I didn't think that you could count on any built classes being compatible across compilers. Does Borland claim that they can load and interoperate with classes built by MSVC. If so, looks like they have a bug. As far as I know, nothing about the exact structure of the VTable is in the spec of C++, so it isn't expected to work across compilers.
与 C 不同,C++ 没有交叉编译器 ABI——编译器可以以任何他们想要的方式自由实现虚拟继承(甚至普通继承)。
结果是:跨编译器调用 C++ 函数不能保证有效。 我知道这很丑陋,但如果您希望 DLL 能够与多个编译器愉快地交互,您最好提供一组简单的
extern "C"函数和手动构建的函数指针表。注意:支持构建 COM 对象(或具有这样做的选项)的编译器在其对象布局方面受到更多限制。 (我知道最新版本的 MSVC++ 会生成兼容 COM 的对象,至少在大多数情况下是这样——但不确定是否涵盖了虚拟继承。)
Unlike for C, there is no cross-compiler ABI for C++ -- compilers are free to implement virtual inheritance (and even ordinary inheritance) any way they want.

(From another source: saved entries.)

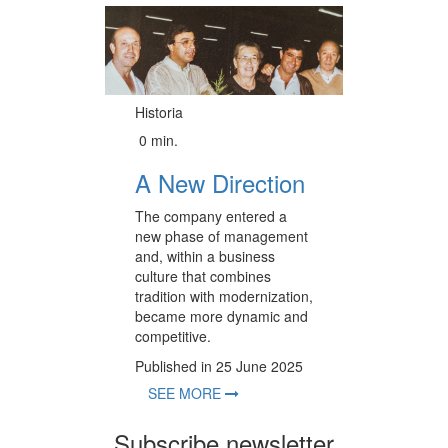
Historia
0 min.
A New Direction
The company entered a
new phase of management
and, within a business
culture that combines
tradition with modernization,
became more dynamic and
competitive.
Published in 25 June 2025
SEE MORE
Subscribe newsletter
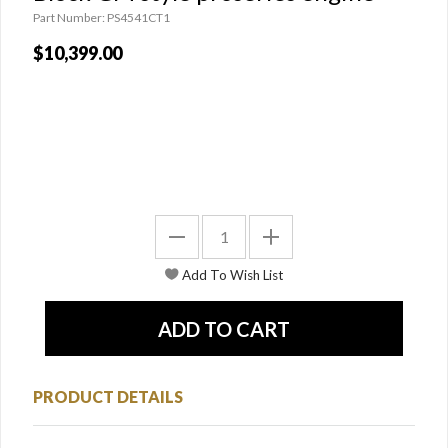
Part Number: PS4541CT1
$10,399.00
PRODUCT DETAILS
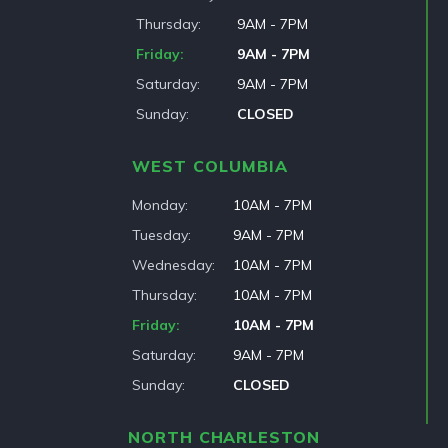
Thursday
9AM - 7PM
Friday
9AM - 7PM
Saturday
9AM - 7PM
Sunday
CLOSED
WEST COLUMBIA
Monday
10AM - 7PM
Tuesday
9AM - 7PM
Wednesday
10AM - 7PM
Thursday
10AM - 7PM
Friday
10AM - 7PM
Saturday
9AM - 7PM
Sunday
CLOSED
NORTH CHARLESTON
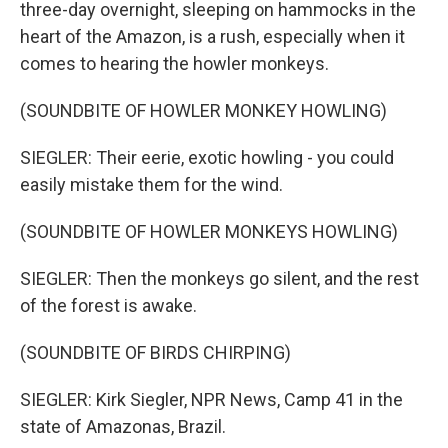
three-day overnight, sleeping on hammocks in the
heart of the Amazon, is a rush, especially when it
comes to hearing the howler monkeys.
(SOUNDBITE OF HOWLER MONKEY HOWLING)
SIEGLER: Their eerie, exotic howling - you could
easily mistake them for the wind.
(SOUNDBITE OF HOWLER MONKEYS HOWLING)
SIEGLER: Then the monkeys go silent, and the rest
of the forest is awake.
(SOUNDBITE OF BIRDS CHIRPING)
SIEGLER: Kirk Siegler, NPR News, Camp 41 in the
state of Amazonas, Brazil.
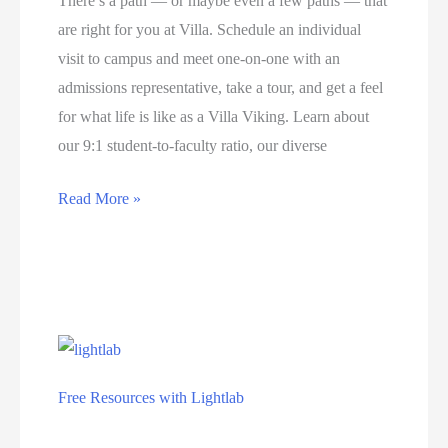
There’s a path — or maybe even a few paths — that
are right for you at Villa. Schedule an individual
visit to campus and meet one-on-one with an
admissions representative, take a tour, and get a feel
for what life is like as a Villa Viking. Learn about
our 9:1 student-to-faculty ratio, our diverse
Fall
Read More »
classes
at
Villa
Maria
College
start
Free Resources with Lightlab
on
Education
August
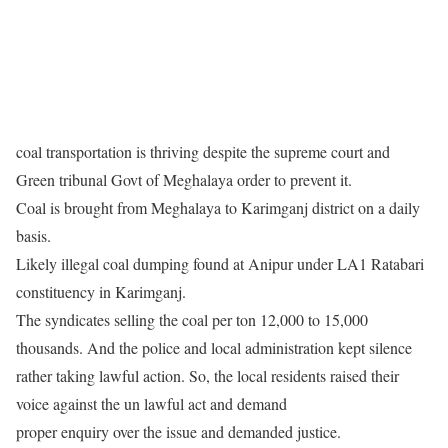
coal transportation is thriving despite the supreme court and
Green tribunal Govt of Meghalaya order to prevent it.
Coal is brought from Meghalaya to Karimganj district on a daily
basis.
Likely illegal coal dumping found at Anipur under LA1 Ratabari
constituency in Karimganj.
The syndicates selling the coal per ton 12,000 to 15,000
thousands. And the police and local administration kept silence
rather taking lawful action. So, the local residents raised their
voice against the un lawful act and demand
proper enquiry over the issue and demanded justice.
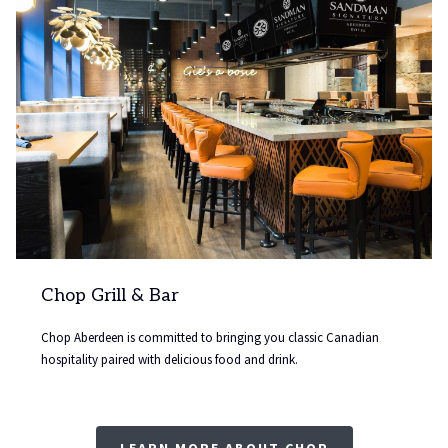
update
the
content
above
Chop Grill & Bar
Chop Aberdeen is committed to bringing you classic Canadian
hospitality paired with delicious food and drink.
LEARN MORE ABOUT CHOP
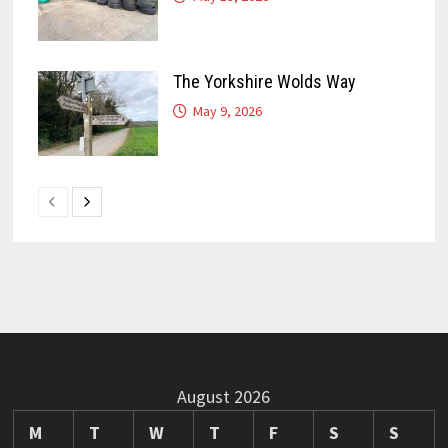
The Yorkshire Wolds Way
May 9, 2026
August 2026
M
T
W
T
F
S
S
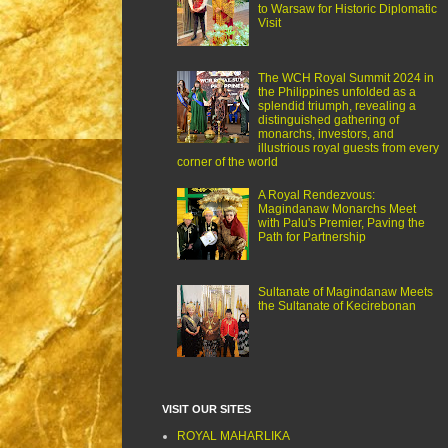
to Warsaw for Historic Diplomatic
Visit
The WCH Royal Summit 2024 in
the Philippines unfolded as a
splendid triumph, revealing a
distinguished gathering of
monarchs, investors, and
illustrious royal guests from every
corner of the world
A Royal Rendezvous:
Magindanaw Monarchs Meet
with Palu's Premier, Paving the
Path for Partnership
Sultanate of Magindanaw Meets
the Sultanate of Kecirebonan
VISIT OUR SITES
ROYAL MAHARLIKA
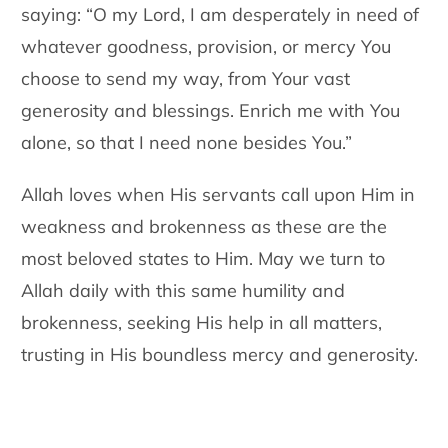
saying: “O my Lord, I am desperately in need of
whatever goodness, provision, or mercy You
choose to send my way, from Your vast
generosity and blessings. Enrich me with You
alone, so that I need none besides You.”
Allah loves when His servants call upon Him in
weakness and brokenness as these are the
most beloved states to Him. May we turn to
Allah daily with this same humility and
brokenness, seeking His help in all matters,
trusting in His boundless mercy and generosity.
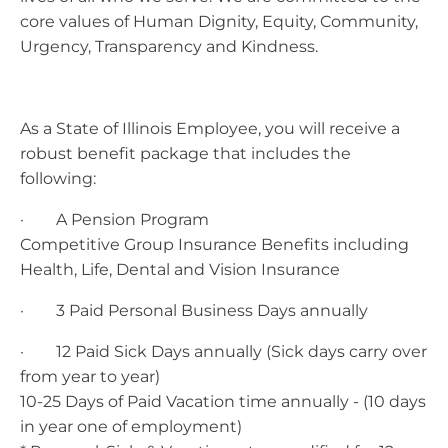
core values of Human Dignity, Equity, Community,
Urgency, Transparency and Kindness.
As a State of Illinois Employee, you will receive a
robust benefit package that includes the
following:
· A Pension Program
Competitive Group Insurance Benefits including
Health, Life, Dental and Vision Insurance
· 3 Paid Personal Business Days annually
· 12 Paid Sick Days annually (Sick days carry over
from year to year)
10-25 Days of Paid Vacation time annually - (10 days
in year one of employment)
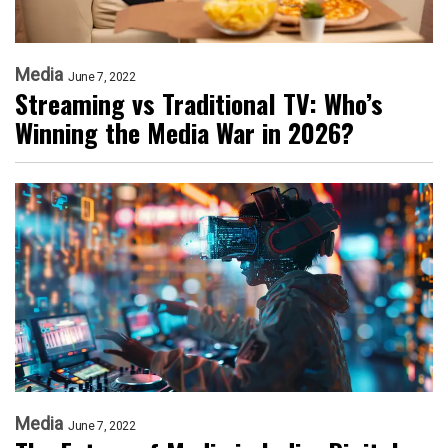
Media
June 7, 2022
Streaming vs Traditional TV: Who’s
Winning the Media War in 2026?
Media
June 7, 2022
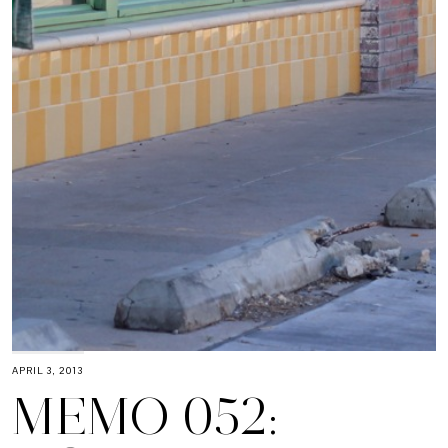
APRIL 3, 2013
MEMO 052:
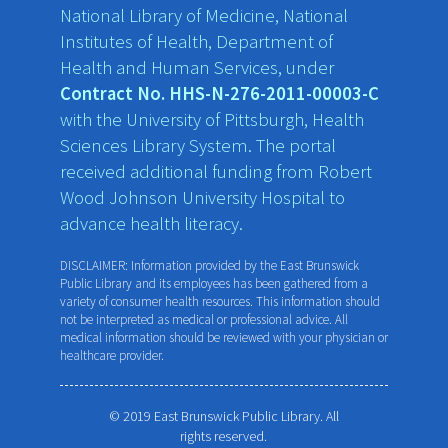
National Library of Medicine, National
Institutes of Health, Department of
Health and Human Services, under
Contract No. HHS-N-276-2011-00003-C
with the University of Pittsburgh, Health
Sciences Library System. The portal
received additional funding from Robert
Wood Johnson University Hospital to
advance health literacy.
DISCLAIMER: Information provided by the East Brunswick
Public Library and its employees has been gathered from a
variety of consumer health resources. This information should
not be interpreted as medical or professional advice. All
medical information should be reviewed with your physician or
healthcare provider.
© 2019 East Brunswick Public Library. All
rights reserved.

The upshot is: calling C++ functions across compilers is not guaranteed to work. I know it's ugly, but if you want your DLL to interact happily with multiple compilers, you had probably better provide a set of plain
extern "C"functions and manually-built tables of function pointers instead.Note: Compilers that support building COM objects (or have an option to do so) are more constrained in their object layouts. (I know that recent versions of MSVC++ produce COM-compliant objects, at least in most cases -- not sure if virtual inheritance is covered though.)
我对
void**论点持怀疑态度。 使用 void 指针会丢失类型信息。如果您正在使用多重继承,那么类型信息可能很重要。 考虑:
我们假设 Both 实例的内部布局是 Foo 实例后跟 Bar 实例。 我可以毫无问题地将 Both* 传递给需要 Foo* 的方法。 我还可以将 Both* 传递给需要 Bar* 的方法,前提是我调整指针以指向嵌入的 Bar。 我可以可靠地做到这一点,因为我知道我正在与两者一起工作。
现在:
那么:当我分配给“两者”时,我如何知道如何调整 p 或 q ? 我不能,因为类型信息通过 void 指针丢失了。
此问题的一个变体可能与您遇到的问题有关。
I'm leery of the
void**argument. Using void pointers loses type information.If you're working with multiple inheritance then type information can be important. Consider:
Let's assume that internally the layout of a Both instance is a Foo instance followed by a Bar instance. I can pass a Both* to a method expecting a Foo* without problems. I can also pass a Both* to a method expecting a Bar*, provided that I adjust the pointer to point to the embedded Bar. I can do this reliably because I know I'm working with a Both.
Now:
So: how do I know how to adjust either p or q when I assign to "both"? I can't because the type information is lost going through the void pointer.
A variant of this problem might be related to the problems you're having.
可能不会回答你的问题...
但强烈建议不要像您一样使用多重继承(称为“可怕的钻石”)。
Probably will not answer your question ...
But is is strongly recommended to NOT use multiple inheritance as you do (called "dreaded diamond").